Work to complete =>
Search the records for the word "annonce" and copy each line in which it appears.

*** Opening of Entries supplied ***

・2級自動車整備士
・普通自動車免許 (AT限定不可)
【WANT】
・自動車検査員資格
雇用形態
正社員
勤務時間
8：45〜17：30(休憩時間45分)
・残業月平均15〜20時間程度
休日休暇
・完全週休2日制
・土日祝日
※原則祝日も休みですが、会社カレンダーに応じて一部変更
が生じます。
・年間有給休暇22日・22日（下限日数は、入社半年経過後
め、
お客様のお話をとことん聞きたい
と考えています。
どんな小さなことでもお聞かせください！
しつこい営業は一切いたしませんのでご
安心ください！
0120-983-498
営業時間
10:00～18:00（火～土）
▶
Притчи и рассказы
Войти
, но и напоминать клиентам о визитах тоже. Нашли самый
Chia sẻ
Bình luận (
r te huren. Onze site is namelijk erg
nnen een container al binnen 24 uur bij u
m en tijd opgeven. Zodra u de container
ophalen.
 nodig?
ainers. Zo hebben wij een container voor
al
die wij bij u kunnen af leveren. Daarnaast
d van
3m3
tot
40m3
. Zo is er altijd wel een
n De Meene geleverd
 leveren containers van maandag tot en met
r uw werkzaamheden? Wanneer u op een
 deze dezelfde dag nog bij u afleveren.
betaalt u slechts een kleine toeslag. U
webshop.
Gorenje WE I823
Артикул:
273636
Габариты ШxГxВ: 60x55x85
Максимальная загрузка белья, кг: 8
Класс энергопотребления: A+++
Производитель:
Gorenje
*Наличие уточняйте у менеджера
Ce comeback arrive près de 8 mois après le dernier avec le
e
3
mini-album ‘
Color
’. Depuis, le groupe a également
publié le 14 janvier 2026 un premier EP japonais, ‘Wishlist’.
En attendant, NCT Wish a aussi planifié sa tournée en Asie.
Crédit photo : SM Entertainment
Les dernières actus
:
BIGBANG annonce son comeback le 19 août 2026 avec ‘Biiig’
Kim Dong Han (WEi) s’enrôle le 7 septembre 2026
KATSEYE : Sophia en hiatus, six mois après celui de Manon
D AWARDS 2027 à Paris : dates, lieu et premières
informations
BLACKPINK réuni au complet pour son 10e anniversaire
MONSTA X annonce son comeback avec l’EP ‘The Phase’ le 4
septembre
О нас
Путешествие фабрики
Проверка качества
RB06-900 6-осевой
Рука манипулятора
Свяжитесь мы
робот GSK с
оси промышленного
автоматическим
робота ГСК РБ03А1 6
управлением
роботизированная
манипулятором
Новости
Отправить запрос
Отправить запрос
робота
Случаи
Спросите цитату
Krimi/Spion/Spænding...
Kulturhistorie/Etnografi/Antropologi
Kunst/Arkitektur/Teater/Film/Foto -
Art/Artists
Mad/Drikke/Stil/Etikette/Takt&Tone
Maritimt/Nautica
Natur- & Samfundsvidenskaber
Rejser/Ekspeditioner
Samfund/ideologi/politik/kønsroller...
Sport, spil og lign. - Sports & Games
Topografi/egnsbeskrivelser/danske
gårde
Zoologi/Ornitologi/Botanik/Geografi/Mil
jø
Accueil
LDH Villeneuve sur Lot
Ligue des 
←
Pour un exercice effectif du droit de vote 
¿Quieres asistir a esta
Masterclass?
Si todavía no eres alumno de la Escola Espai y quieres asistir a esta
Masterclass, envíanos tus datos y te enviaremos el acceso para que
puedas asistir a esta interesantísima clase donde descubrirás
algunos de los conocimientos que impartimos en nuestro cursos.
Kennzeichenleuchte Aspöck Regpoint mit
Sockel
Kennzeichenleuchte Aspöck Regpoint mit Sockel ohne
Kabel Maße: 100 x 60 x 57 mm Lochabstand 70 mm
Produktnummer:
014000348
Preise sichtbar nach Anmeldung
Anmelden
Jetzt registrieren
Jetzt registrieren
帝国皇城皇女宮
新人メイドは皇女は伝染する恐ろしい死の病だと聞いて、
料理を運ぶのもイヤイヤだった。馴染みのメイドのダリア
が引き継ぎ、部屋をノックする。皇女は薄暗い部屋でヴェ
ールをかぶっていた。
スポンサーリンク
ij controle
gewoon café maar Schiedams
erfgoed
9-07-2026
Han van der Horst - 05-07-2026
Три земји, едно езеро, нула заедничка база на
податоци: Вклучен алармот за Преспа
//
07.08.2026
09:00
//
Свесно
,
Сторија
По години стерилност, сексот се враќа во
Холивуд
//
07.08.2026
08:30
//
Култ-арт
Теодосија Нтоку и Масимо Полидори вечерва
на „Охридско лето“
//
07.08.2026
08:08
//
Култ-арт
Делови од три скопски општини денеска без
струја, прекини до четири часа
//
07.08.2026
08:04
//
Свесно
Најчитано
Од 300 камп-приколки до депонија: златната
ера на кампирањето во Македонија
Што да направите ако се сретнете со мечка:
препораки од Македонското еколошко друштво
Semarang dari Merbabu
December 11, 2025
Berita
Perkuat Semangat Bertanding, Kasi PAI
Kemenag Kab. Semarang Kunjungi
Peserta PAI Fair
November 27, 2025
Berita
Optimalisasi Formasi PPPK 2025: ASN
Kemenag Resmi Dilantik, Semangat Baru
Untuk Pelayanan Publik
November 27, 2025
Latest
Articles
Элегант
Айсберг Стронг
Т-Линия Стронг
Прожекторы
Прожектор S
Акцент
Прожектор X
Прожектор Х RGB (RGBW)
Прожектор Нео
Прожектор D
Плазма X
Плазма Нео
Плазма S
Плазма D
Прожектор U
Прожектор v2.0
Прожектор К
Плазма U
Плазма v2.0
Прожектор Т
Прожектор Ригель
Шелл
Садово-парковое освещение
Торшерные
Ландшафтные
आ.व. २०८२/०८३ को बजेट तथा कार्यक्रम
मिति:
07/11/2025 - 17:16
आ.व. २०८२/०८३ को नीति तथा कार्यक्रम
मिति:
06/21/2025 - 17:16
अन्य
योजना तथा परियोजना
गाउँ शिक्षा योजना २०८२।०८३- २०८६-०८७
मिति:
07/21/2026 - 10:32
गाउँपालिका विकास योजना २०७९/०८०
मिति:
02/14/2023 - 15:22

*** Close of Entries supplied ***

Output =>
BIGBANG annonce son comeback le 19 août 2026 avec ‘Biiig’
MONSTA X annonce son comeback avec l’EP ‘The Phase’ le 4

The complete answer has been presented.